Red Hat Issues Critical Patch for Pulpcore Authentication Bypass Flaw (CVE-2024-7923)
Red Hat has issued a critical security advisory warning of an authentication bypass vulnerability (CVE-2024-7923) in Pulpcore, a content management system used in Red Hat Satellite deployments. The vulnerability, with a CVSS score of 9.8, could allow unauthorized users to gain administrative access, potentially leading to a complete system compromise.
The Flaw
The vulnerability emerges when Pulpcore (version 3.0+) is deployed with Gunicorn versions prior to 22.0. The issue lies in how Apache’s mod_proxy handles HTTP headers, specifically related to the restrictions on underscores in headers.

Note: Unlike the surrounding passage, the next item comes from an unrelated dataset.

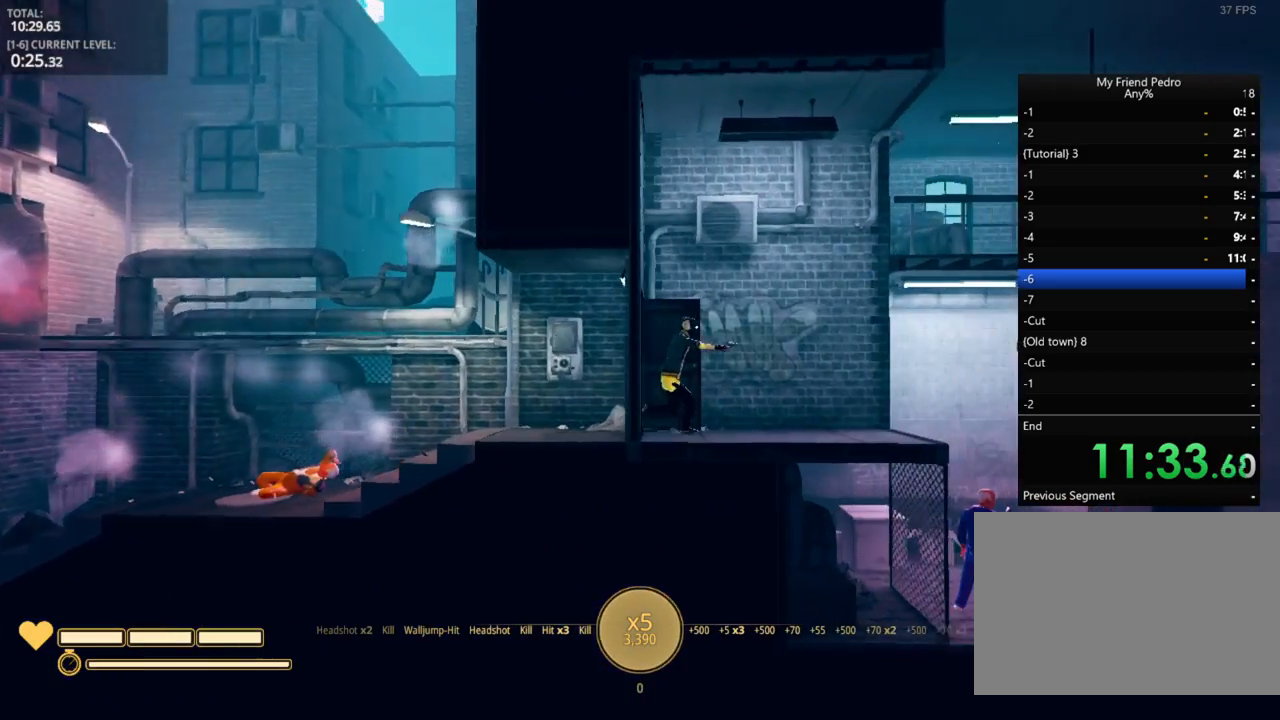
{"keys": ["d"], "mouse": [], "mouse_move": "left", "events": []}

Apache mod_proxy fails to correctly unset or filter out malformed HTTP headers, leaving room for attackers to inject malicious headers that trick the system into granting unauthorized access.

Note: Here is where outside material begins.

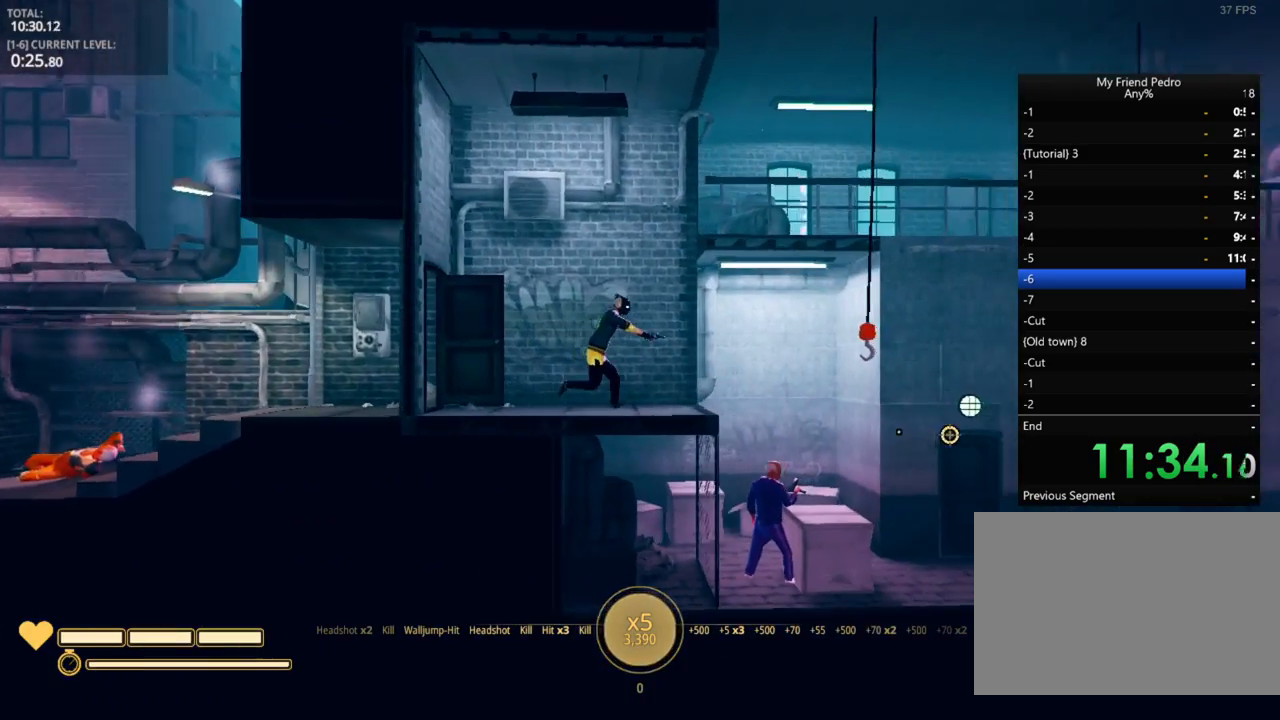
{"keys": ["d", "space"], "mouse": [], "mouse_move": "left", "events": [[317, "space", "down"]]}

Attackers can exploit this flaw by crafting a malformed authentication header, allowing them to bypass the usual security checks and potentially gain administrative control over vulnerable systems. Given the administrative privileges involved, this vulnerability represents a significant risk for any organization using affected Satellite deployments, as attackers could compromise critical system operations.
Impact and Urgency
The flaw affects all active Red Hat Satellite deployments (versions 6.13, 6.14, and 6.15) that utilize Pulpcore version 3.0 or later. The potential for unauthorized administrative access makes this a critical vulnerability that demands immediate attention.
Mitigation
This flaw was fixed in Foreman 3.10.1, 3.11.2, 3.12.0. RedHat has responded swiftly by issuing a patch to address CVE-2024-7923. Users are strongly urged to update their Pulpcore and Gunicorn installations to the latest patched versions as soon as possible.